>> Begin
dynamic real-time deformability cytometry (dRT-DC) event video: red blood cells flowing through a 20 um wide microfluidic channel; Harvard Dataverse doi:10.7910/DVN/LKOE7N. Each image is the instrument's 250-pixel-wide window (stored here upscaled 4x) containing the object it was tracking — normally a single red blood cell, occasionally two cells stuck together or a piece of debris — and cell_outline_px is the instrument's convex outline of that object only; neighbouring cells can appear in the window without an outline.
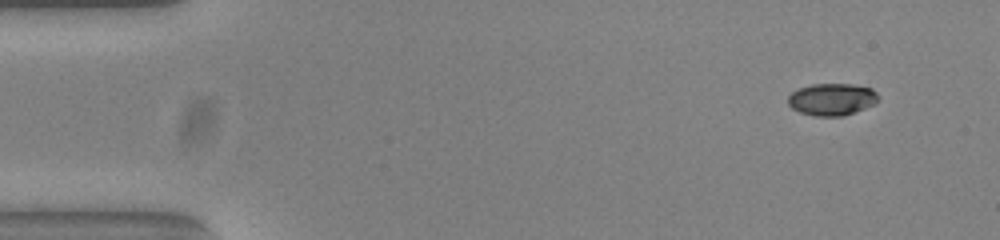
{"species": "common noctule bat (a hibernating species)", "species_latin": "Nyctalus noctula", "temperature_condition": "warm", "stored_images_in_passage": 46, "camera_frame_rate_fps": 3000, "um_per_image_px": 0.085, "animal": {"sex": "female", "body_mass_g": 23.0, "forearm_length_mm": 53.4}, "frame": {"image": 1, "passage_image": 1, "time_ms": 0.0, "image_size_px": [1000, 240], "cell_outline_px": [[876, 100], [872, 104], [864, 108], [840, 116], [816, 116], [800, 112], [792, 108], [788, 104], [788, 96], [792, 92], [800, 88], [812, 84], [852, 84], [872, 88], [876, 92]], "centroid_in_image_um": [70.66, 8.43], "position_along_channel_um": 14.3, "area_um2": 16.53}}
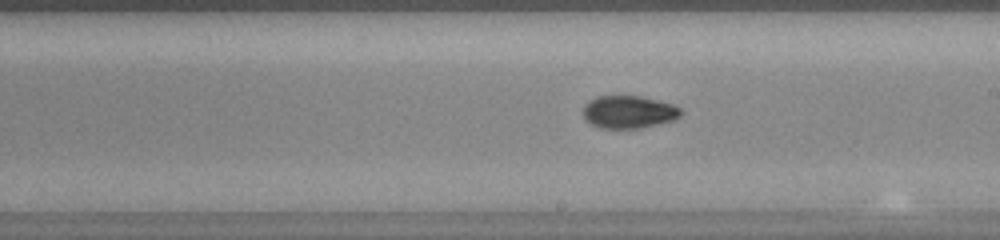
{"frame": {"image": 2, "passage_image": 27, "time_ms": 8.667, "image_size_px": [1000, 240], "cell_outline_px": [[684, 112], [680, 116], [672, 120], [640, 128], [600, 128], [592, 124], [584, 116], [584, 104], [588, 100], [596, 96], [640, 96], [672, 104], [680, 108]], "centroid_in_image_um": [53.43, 9.51], "position_along_channel_um": 235.6, "area_um2": 18.44}}
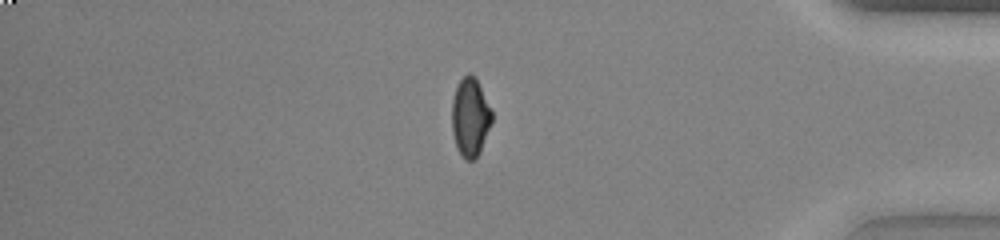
{"frame": {"image": 3, "passage_image": 42, "time_ms": 13.667, "image_size_px": [1000, 240], "cell_outline_px": [[492, 120], [480, 152], [472, 160], [468, 160], [460, 152], [456, 144], [452, 132], [452, 100], [456, 88], [460, 80], [468, 72], [476, 80], [492, 108]], "centroid_in_image_um": [39.97, 9.94], "position_along_channel_um": 395.2, "area_um2": 17.92}}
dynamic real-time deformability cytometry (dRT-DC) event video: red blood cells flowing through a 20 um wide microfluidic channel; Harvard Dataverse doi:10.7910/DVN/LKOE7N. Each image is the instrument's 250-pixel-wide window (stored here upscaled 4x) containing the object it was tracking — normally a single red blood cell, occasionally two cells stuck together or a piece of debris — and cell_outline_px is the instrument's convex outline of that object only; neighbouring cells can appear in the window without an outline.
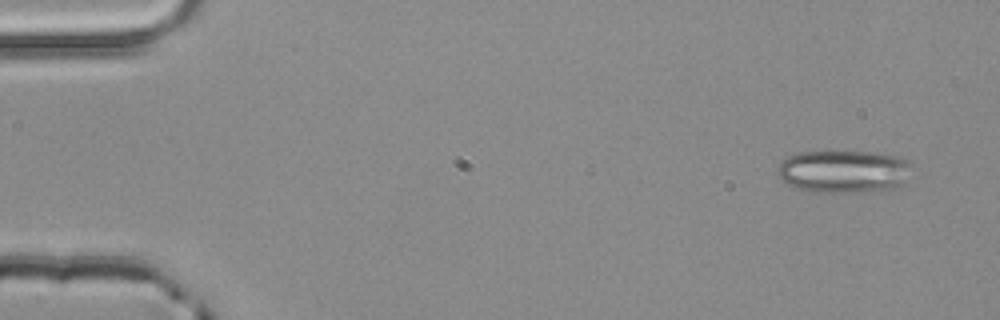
{"species": "common noctule bat (a hibernating species)", "species_latin": "Nyctalus noctula", "temperature_condition": "room temperature", "stored_images_in_passage": 4, "camera_frame_rate_fps": 3000, "um_per_image_px": 0.085, "animal": {"sex": "male", "body_mass_g": 20.4}, "frame": {"image": 1, "passage_image": 1, "time_ms": 0.0, "image_size_px": [1000, 320], "cell_outline_px": [[912, 164], [908, 180], [896, 188], [856, 192], [812, 192], [796, 188], [780, 180], [776, 176], [776, 172], [780, 164], [788, 156], [800, 152], [872, 152], [900, 156]], "centroid_in_image_um": [71.72, 14.58], "position_along_channel_um": 13.3, "area_um2": 33.7}}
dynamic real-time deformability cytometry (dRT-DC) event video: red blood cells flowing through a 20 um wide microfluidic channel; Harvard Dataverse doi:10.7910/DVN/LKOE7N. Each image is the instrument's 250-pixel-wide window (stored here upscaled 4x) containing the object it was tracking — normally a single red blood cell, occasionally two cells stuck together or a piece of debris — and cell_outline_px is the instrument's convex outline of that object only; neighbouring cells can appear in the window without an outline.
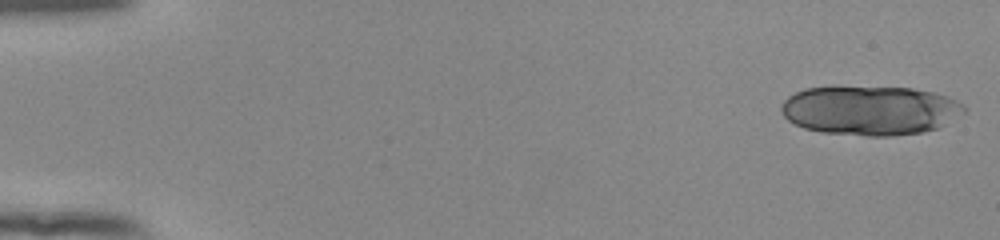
{"species": "human", "species_latin": "Homo sapiens", "temperature_condition": "room temperature", "stored_images_in_passage": 18, "camera_frame_rate_fps": 3000, "um_per_image_px": 0.085, "donor": {"sex": "female"}, "frame": {"image": 1, "passage_image": 1, "time_ms": 0.0, "image_size_px": [1000, 240], "cell_outline_px": [[968, 108], [964, 112], [944, 124], [936, 128], [924, 132], [892, 136], [868, 136], [820, 132], [804, 128], [788, 120], [780, 112], [780, 108], [784, 100], [788, 96], [804, 88], [832, 84], [836, 84], [912, 88], [936, 92], [948, 96], [964, 104]], "centroid_in_image_um": [73.92, 9.34], "position_along_channel_um": 11.1, "area_um2": 53.99}}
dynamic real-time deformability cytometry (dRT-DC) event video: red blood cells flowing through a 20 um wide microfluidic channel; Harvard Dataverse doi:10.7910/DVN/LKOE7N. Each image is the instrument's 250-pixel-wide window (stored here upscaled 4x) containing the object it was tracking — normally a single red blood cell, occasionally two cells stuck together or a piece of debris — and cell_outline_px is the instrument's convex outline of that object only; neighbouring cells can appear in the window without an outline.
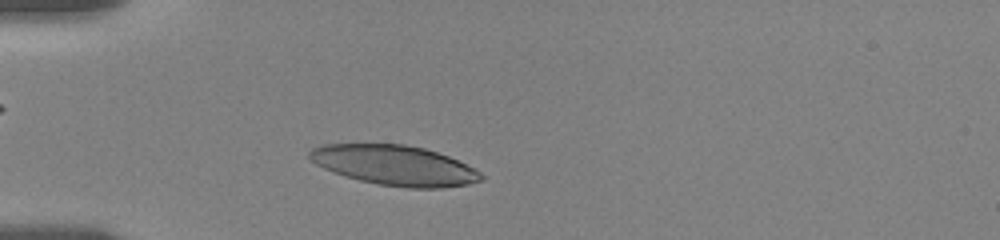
{"species": "human", "species_latin": "Homo sapiens", "temperature_condition": "room temperature", "stored_images_in_passage": 5, "camera_frame_rate_fps": 3000, "um_per_image_px": 0.085, "donor": {"sex": "female"}, "frame": {"image": 1, "passage_image": 3, "time_ms": 1.333, "image_size_px": [1000, 240], "cell_outline_px": [[484, 180], [468, 184], [440, 188], [408, 188], [380, 184], [360, 180], [344, 176], [324, 168], [316, 164], [308, 156], [308, 152], [312, 148], [324, 144], [404, 144], [424, 148], [448, 156], [476, 168], [484, 176]], "centroid_in_image_um": [33.57, 14.05], "position_along_channel_um": 51.4, "area_um2": 39.94}}
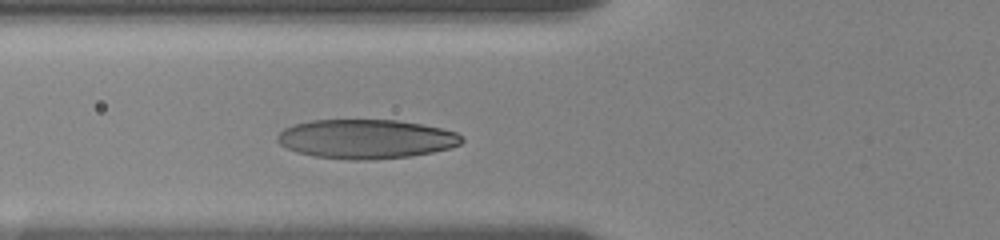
{"frame": {"image": 2, "passage_image": 5, "time_ms": 3.0, "image_size_px": [1000, 240], "cell_outline_px": [[464, 140], [460, 144], [448, 148], [432, 152], [412, 156], [372, 160], [356, 160], [316, 156], [296, 152], [280, 144], [276, 140], [276, 136], [284, 128], [292, 124], [312, 120], [396, 120], [420, 124], [440, 128], [456, 132]], "centroid_in_image_um": [31.08, 11.81], "position_along_channel_um": 94.7, "area_um2": 42.02}}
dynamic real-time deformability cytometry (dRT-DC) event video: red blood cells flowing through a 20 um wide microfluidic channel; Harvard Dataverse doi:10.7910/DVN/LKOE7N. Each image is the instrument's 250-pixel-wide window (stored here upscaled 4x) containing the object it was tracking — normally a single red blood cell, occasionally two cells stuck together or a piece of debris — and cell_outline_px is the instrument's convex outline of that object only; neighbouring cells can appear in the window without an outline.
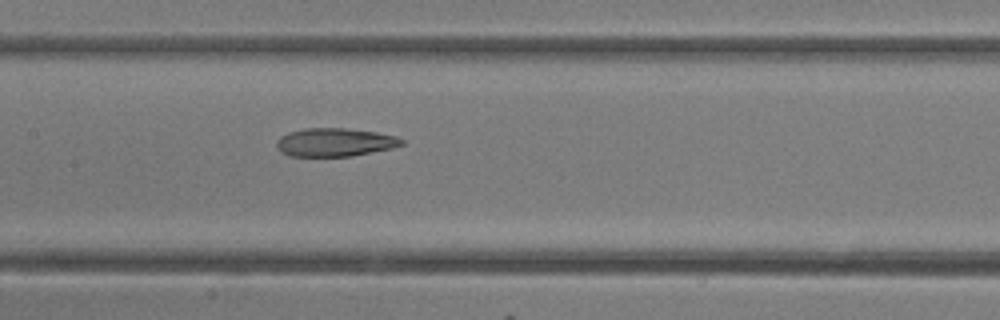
{"species": "common noctule bat (a hibernating species)", "species_latin": "Nyctalus noctula", "temperature_condition": "room temperature", "stored_images_in_passage": 17, "camera_frame_rate_fps": 3000, "um_per_image_px": 0.085, "animal": {"sex": "female"}, "frame": {"image": 1, "passage_image": 15, "time_ms": 4.667, "image_size_px": [1000, 320], "cell_outline_px": [[404, 144], [392, 148], [352, 156], [292, 156], [280, 152], [276, 148], [276, 140], [280, 136], [288, 132], [304, 128], [344, 128], [376, 132], [396, 136], [404, 140]], "centroid_in_image_um": [28.43, 12.09], "position_along_channel_um": 179.0, "area_um2": 20.75}}
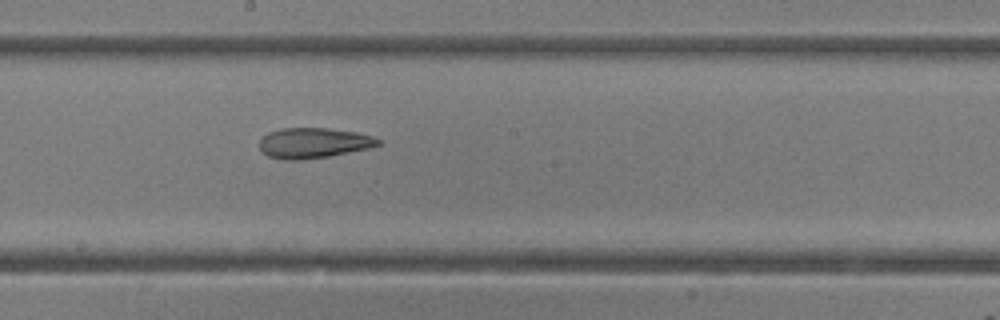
{"frame": {"image": 2, "passage_image": 17, "time_ms": 5.333, "image_size_px": [1000, 320], "cell_outline_px": [[380, 144], [368, 148], [328, 156], [300, 160], [284, 160], [268, 156], [260, 148], [260, 140], [268, 132], [280, 128], [328, 128], [356, 132], [372, 136], [380, 140]], "centroid_in_image_um": [26.63, 12.14], "position_along_channel_um": 221.6, "area_um2": 20.81}}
>> End
### WORK TO BE COMPLETED
Transcribe the whole listing exactly. Pictures are excluded.

### REPLY
dynamic real-time deformability cytometry (dRT-DC) event video: red blood cells flowing through a 20 um wide microfluidic channel; Harvard Dataverse doi:10.7910/DVN/LKOE7N. Each image is the instrument's 250-pixel-wide window (stored here upscaled 4x) containing the object it was tracking — normally a single red blood cell, occasionally two cells stuck together or a piece of debris — and cell_outline_px is the instrument's convex outline of that object only; neighbouring cells can appear in the window without an outline.
{"species": "common noctule bat (a hibernating species)", "species_latin": "Nyctalus noctula", "temperature_condition": "warm", "stored_images_in_passage": 46, "camera_frame_rate_fps": 3000, "um_per_image_px": 0.085, "animal": {"sex": "female", "body_mass_g": 23.0, "forearm_length_mm": 53.4}, "frame": {"image": 1, "passage_image": 1, "time_ms": 0.0, "image_size_px": [1000, 240], "cell_outline_px": [[876, 100], [872, 104], [864, 108], [840, 116], [816, 116], [800, 112], [792, 108], [788, 104], [788, 96], [792, 92], [800, 88], [812, 84], [852, 84], [872, 88], [876, 92]], "centroid_in_image_um": [70.66, 8.43], "position_along_channel_um": 14.3, "area_um2": 16.53}}
{"frame": {"image": 2, "passage_image": 27, "time_ms": 8.667, "image_size_px": [1000, 240], "cell_outline_px": [[684, 112], [680, 116], [672, 120], [640, 128], [600, 128], [592, 124], [584, 116], [584, 104], [588, 100], [596, 96], [640, 96], [672, 104], [680, 108]], "centroid_in_image_um": [53.43, 9.51], "position_along_channel_um": 235.6, "area_um2": 18.44}}
{"frame": {"image": 3, "passage_image": 42, "time_ms": 13.667, "image_size_px": [1000, 240], "cell_outline_px": [[492, 120], [480, 152], [472, 160], [468, 160], [460, 152], [456, 144], [452, 132], [452, 100], [456, 88], [460, 80], [468, 72], [476, 80], [492, 108]], "centroid_in_image_um": [39.97, 9.94], "position_along_channel_um": 395.2, "area_um2": 17.92}}
dynamic real-time deformability cytometry (dRT-DC) event video: red blood cells flowing through a 20 um wide microfluidic channel; Harvard Dataverse doi:10.7910/DVN/LKOE7N. Each image is the instrument's 250-pixel-wide window (stored here upscaled 4x) containing the object it was tracking — normally a single red blood cell, occasionally two cells stuck together or a piece of debris — and cell_outline_px is the instrument's convex outline of that object only; neighbouring cells can appear in the window without an outline.
{"species": "common noctule bat (a hibernating species)", "species_latin": "Nyctalus noctula", "temperature_condition": "room temperature", "stored_images_in_passage": 4, "camera_frame_rate_fps": 3000, "um_per_image_px": 0.085, "animal": {"sex": "male", "body_mass_g": 20.4}, "frame": {"image": 1, "passage_image": 1, "time_ms": 0.0, "image_size_px": [1000, 320], "cell_outline_px": [[912, 164], [908, 180], [896, 188], [856, 192], [812, 192], [796, 188], [780, 180], [776, 176], [776, 172], [780, 164], [788, 156], [800, 152], [872, 152], [900, 156]], "centroid_in_image_um": [71.72, 14.58], "position_along_channel_um": 13.3, "area_um2": 33.7}}
dynamic real-time deformability cytometry (dRT-DC) event video: red blood cells flowing through a 20 um wide microfluidic channel; Harvard Dataverse doi:10.7910/DVN/LKOE7N. Each image is the instrument's 250-pixel-wide window (stored here upscaled 4x) containing the object it was tracking — normally a single red blood cell, occasionally two cells stuck together or a piece of debris — and cell_outline_px is the instrument's convex outline of that object only; neighbouring cells can appear in the window without an outline.
{"species": "human", "species_latin": "Homo sapiens", "temperature_condition": "room temperature", "stored_images_in_passage": 18, "camera_frame_rate_fps": 3000, "um_per_image_px": 0.085, "donor": {"sex": "female"}, "frame": {"image": 1, "passage_image": 1, "time_ms": 0.0, "image_size_px": [1000, 240], "cell_outline_px": [[968, 108], [964, 112], [944, 124], [936, 128], [924, 132], [892, 136], [868, 136], [820, 132], [804, 128], [788, 120], [780, 112], [780, 108], [784, 100], [788, 96], [804, 88], [832, 84], [836, 84], [912, 88], [936, 92], [948, 96], [964, 104]], "centroid_in_image_um": [73.92, 9.34], "position_along_channel_um": 11.1, "area_um2": 53.99}}
dynamic real-time deformability cytometry (dRT-DC) event video: red blood cells flowing through a 20 um wide microfluidic channel; Harvard Dataverse doi:10.7910/DVN/LKOE7N. Each image is the instrument's 250-pixel-wide window (stored here upscaled 4x) containing the object it was tracking — normally a single red blood cell, occasionally two cells stuck together or a piece of debris — and cell_outline_px is the instrument's convex outline of that object only; neighbouring cells can appear in the window without an outline.
{"species": "human", "species_latin": "Homo sapiens", "temperature_condition": "room temperature", "stored_images_in_passage": 5, "camera_frame_rate_fps": 3000, "um_per_image_px": 0.085, "donor": {"sex": "female"}, "frame": {"image": 1, "passage_image": 3, "time_ms": 1.333, "image_size_px": [1000, 240], "cell_outline_px": [[484, 180], [468, 184], [440, 188], [408, 188], [380, 184], [360, 180], [344, 176], [324, 168], [316, 164], [308, 156], [308, 152], [312, 148], [324, 144], [404, 144], [424, 148], [448, 156], [476, 168], [484, 176]], "centroid_in_image_um": [33.57, 14.05], "position_along_channel_um": 51.4, "area_um2": 39.94}}
{"frame": {"image": 2, "passage_image": 5, "time_ms": 3.0, "image_size_px": [1000, 240], "cell_outline_px": [[464, 140], [460, 144], [448, 148], [432, 152], [412, 156], [372, 160], [356, 160], [316, 156], [296, 152], [280, 144], [276, 140], [276, 136], [284, 128], [292, 124], [312, 120], [396, 120], [420, 124], [440, 128], [456, 132]], "centroid_in_image_um": [31.08, 11.81], "position_along_channel_um": 94.7, "area_um2": 42.02}}
dynamic real-time deformability cytometry (dRT-DC) event video: red blood cells flowing through a 20 um wide microfluidic channel; Harvard Dataverse doi:10.7910/DVN/LKOE7N. Each image is the instrument's 250-pixel-wide window (stored here upscaled 4x) containing the object it was tracking — normally a single red blood cell, occasionally two cells stuck together or a piece of debris — and cell_outline_px is the instrument's convex outline of that object only; neighbouring cells can appear in the window without an outline.
{"species": "common noctule bat (a hibernating species)", "species_latin": "Nyctalus noctula", "temperature_condition": "room temperature", "stored_images_in_passage": 17, "camera_frame_rate_fps": 3000, "um_per_image_px": 0.085, "animal": {"sex": "female"}, "frame": {"image": 1, "passage_image": 15, "time_ms": 4.667, "image_size_px": [1000, 320], "cell_outline_px": [[404, 144], [392, 148], [352, 156], [292, 156], [280, 152], [276, 148], [276, 140], [280, 136], [288, 132], [304, 128], [344, 128], [376, 132], [396, 136], [404, 140]], "centroid_in_image_um": [28.43, 12.09], "position_along_channel_um": 179.0, "area_um2": 20.75}}
{"frame": {"image": 2, "passage_image": 17, "time_ms": 5.333, "image_size_px": [1000, 320], "cell_outline_px": [[380, 144], [368, 148], [328, 156], [300, 160], [284, 160], [268, 156], [260, 148], [260, 140], [268, 132], [280, 128], [328, 128], [356, 132], [372, 136], [380, 140]], "centroid_in_image_um": [26.63, 12.14], "position_along_channel_um": 221.6, "area_um2": 20.81}}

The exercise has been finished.